Workshop on Interpretable Machine Learning

October 11, 2017

(This article was originally published at Statistical Modeling, Causal Inference, and Social Science, and syndicated at StatsBlogs.)

Andrew Gordon Wilson sends along this conference announcement:

NIPS 2017 Symposium
Interpretable Machine Learning
Long Beach, California, USA
December 7, 2017

Call for Papers:

We invite researchers to submit their recent work on interpretable machine learning from a wide range of approaches, including (1) methods that are designed to be more interpretable from the start, such as rule-based methods, (2) methods that produce insight into existing ML models, and (3) perspectives either for or against interpretability in general. Topics of interest include:

– Deep learning
– Kernel, tensor, graph, or probabilistic methods
– Automatic scientific discovery
– Safe AI and AI Ethics
– Causality
– Social Science
– Human-computer interaction
– Quantifying or visualizing interpretability
– Symbolic regression

Authors are welcome to submit 2-4 page extended abstracts, in the NIPS style. References and supplementary material are not included in the page limit. Author names do not need to be anonymized. Accepted papers will have the option of inclusion in the proceedings. Certain papers will also be selected to present spotlight talks. Email submissions to

Key Dates:

Submission Deadline: 20 Oct 2017
Acceptance Notification: 23 Oct 2017
Symposium: 7 Dec 2017

Workshop Overview:

Complex machine learning models, such as deep neural networks, have recently achieved outstanding predictive performance in a wide range of applications, including visual object recognition, speech perception, language modeling, and information retrieval. There has since been an explosion of interest in interpreting the representations learned and decisions made by these models, with profound implications for research into explainable ML, causality, safe AI, social science, automatic scientific discovery, human computer interaction (HCI), crowdsourcing, machine teaching, and AI ethics. This symposium is designed to broadly engage the machine learning community on the intersection of these topics—tying together many threads which are deeply related but often considered in isolation.

For example, we may build a complex model to predict levels of crime. Predictions on their own produce insights, but by interpreting the learned structure of the model, we can gain more important new insights into the processes driving crime, enabling us to develop more effective public policy. Moreover, if we learn that the model is making good predictions by discovering how the geometry of clusters of crime events affect future activity, we can use this knowledge to design even more successful predictive models.

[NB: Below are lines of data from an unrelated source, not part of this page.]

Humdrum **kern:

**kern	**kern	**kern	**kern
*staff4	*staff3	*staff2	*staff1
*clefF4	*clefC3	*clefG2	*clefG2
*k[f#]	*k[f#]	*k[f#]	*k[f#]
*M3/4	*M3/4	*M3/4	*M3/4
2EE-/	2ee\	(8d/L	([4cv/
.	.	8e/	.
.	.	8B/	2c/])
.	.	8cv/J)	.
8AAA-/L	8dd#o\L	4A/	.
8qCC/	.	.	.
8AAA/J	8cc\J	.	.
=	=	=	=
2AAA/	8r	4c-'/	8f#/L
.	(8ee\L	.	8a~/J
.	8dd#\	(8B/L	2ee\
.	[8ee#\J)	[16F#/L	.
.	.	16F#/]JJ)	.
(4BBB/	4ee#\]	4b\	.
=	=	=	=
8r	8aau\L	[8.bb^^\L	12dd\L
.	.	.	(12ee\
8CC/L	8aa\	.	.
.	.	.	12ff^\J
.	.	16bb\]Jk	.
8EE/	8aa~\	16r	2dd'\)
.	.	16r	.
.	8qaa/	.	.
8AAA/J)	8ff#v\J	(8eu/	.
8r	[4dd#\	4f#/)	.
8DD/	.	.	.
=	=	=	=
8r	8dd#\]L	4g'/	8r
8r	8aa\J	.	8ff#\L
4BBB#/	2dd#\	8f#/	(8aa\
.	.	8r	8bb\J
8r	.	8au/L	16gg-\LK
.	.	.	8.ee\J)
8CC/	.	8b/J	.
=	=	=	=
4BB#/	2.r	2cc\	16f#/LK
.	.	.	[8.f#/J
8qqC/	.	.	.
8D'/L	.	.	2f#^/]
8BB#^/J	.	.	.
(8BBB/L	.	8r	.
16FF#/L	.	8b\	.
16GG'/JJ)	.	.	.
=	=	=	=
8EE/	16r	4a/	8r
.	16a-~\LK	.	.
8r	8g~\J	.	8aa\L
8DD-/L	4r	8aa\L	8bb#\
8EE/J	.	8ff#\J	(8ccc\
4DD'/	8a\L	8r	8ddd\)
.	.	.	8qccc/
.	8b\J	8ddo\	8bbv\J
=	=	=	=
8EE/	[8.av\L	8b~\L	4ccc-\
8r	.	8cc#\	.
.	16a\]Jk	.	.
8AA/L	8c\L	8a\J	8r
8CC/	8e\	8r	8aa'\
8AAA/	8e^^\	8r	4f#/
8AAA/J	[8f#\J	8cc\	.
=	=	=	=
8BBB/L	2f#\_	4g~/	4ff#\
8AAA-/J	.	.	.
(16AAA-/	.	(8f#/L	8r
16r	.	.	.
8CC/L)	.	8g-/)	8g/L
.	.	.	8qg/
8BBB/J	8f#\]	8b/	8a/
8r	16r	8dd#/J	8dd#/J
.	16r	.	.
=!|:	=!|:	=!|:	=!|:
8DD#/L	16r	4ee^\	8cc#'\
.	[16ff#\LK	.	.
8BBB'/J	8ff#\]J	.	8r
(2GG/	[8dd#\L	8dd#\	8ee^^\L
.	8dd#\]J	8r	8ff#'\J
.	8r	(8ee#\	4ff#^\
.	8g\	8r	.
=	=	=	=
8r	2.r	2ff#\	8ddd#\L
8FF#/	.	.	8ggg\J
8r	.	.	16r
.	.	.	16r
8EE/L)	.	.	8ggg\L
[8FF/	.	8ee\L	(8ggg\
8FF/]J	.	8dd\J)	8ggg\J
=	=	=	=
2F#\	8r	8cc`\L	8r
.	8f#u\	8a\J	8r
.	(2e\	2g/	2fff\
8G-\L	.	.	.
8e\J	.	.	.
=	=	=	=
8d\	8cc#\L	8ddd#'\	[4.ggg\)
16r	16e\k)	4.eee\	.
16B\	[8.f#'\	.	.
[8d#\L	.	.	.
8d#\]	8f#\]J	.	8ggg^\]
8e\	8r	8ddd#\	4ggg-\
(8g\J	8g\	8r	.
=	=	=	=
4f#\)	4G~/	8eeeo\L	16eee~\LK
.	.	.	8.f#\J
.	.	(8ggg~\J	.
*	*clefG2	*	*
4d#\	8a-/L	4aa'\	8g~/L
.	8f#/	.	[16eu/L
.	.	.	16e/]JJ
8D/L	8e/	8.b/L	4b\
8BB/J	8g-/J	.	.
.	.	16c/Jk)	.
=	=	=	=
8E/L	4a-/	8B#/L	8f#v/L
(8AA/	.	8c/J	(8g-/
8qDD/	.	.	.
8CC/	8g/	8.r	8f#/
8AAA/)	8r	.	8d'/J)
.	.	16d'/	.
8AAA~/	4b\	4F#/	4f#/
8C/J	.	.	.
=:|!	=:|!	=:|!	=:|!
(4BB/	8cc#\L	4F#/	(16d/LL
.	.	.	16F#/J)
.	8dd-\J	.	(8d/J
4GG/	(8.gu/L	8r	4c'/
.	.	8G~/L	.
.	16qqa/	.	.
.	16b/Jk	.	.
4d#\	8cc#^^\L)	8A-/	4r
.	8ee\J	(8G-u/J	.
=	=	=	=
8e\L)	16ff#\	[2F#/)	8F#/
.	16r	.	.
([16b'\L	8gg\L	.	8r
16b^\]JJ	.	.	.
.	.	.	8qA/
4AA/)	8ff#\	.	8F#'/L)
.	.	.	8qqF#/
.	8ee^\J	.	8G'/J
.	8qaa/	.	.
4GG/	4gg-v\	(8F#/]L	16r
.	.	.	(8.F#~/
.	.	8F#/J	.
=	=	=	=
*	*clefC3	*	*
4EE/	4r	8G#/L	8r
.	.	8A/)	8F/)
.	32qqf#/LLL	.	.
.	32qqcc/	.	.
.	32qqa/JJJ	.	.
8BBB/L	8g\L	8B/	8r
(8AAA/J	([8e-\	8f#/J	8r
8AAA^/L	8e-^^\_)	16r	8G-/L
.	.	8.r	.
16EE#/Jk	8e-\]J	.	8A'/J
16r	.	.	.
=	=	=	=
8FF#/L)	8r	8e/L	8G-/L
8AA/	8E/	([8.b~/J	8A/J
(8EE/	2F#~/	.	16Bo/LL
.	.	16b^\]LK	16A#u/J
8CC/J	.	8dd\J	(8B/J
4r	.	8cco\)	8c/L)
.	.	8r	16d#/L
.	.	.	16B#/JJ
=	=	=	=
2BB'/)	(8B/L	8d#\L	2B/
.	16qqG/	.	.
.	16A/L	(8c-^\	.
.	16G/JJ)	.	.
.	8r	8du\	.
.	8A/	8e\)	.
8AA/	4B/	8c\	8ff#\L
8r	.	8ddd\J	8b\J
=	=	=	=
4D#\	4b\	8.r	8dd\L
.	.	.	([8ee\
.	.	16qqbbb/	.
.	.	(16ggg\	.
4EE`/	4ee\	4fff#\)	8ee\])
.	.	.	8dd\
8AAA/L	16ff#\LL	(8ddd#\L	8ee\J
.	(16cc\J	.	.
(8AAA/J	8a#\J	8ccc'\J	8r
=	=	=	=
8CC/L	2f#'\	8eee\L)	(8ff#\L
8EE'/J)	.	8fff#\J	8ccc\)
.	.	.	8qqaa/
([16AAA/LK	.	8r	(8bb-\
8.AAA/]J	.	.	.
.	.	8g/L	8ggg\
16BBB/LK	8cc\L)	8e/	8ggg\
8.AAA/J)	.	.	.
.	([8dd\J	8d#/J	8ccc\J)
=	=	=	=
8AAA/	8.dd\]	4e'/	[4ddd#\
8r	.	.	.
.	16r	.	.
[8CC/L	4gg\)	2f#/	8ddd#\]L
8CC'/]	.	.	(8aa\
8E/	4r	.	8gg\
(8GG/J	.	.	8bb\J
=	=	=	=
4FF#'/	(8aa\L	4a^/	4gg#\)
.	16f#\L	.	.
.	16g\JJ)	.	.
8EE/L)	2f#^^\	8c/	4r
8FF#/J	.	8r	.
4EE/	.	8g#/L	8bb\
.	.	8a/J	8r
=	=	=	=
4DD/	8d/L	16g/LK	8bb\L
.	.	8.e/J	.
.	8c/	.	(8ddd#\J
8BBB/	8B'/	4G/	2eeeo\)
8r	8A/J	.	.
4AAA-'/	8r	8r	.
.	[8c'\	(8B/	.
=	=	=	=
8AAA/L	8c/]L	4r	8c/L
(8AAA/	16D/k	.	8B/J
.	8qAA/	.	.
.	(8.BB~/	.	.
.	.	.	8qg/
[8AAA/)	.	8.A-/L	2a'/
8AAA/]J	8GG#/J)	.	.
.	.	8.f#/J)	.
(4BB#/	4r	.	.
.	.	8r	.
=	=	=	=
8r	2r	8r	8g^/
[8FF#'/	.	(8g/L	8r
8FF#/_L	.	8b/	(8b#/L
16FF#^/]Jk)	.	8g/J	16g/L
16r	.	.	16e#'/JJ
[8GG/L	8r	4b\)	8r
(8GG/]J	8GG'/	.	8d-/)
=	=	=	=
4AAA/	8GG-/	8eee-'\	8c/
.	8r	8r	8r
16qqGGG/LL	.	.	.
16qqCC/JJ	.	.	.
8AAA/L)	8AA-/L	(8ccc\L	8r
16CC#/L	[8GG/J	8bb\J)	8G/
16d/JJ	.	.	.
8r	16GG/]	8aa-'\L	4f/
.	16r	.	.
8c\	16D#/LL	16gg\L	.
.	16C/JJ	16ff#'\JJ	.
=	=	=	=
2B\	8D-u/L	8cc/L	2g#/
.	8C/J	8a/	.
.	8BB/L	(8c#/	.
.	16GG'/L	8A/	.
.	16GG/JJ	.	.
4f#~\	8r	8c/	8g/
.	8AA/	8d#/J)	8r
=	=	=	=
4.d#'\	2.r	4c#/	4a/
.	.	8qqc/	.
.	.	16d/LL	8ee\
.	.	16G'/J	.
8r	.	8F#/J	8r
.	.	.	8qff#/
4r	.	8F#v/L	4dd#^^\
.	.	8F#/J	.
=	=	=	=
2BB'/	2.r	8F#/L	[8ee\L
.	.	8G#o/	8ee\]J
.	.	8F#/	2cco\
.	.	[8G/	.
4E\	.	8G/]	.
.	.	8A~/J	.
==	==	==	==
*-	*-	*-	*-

Similarly, if we wish to make AI systems deployed on self-driving cars safe, straightforward black-box models will not suffice, as we will need methods of understanding their rare but costly mistakes.

The symposium will feature invited talks and two panel discussions. One of the panels will have a moderated debate format where arguments are presented on each side of key topics chosen prior to the symposium, with the opportunity to follow-up each argument with questions. This format will encourage an interactive, lively, and rigorous discussion, working towards the shared goal of making intellectual progress on foundational questions. During the symposium, we will also feature the launch of a new Explainability in Machine Learning Challenge, involving the creation of new benchmarks for motivating the development of interpretable learning algorithms.

I’m interested in this topic! It relates to some of the ideas we’ve been talking about regarding Stan and Bayesian workflow.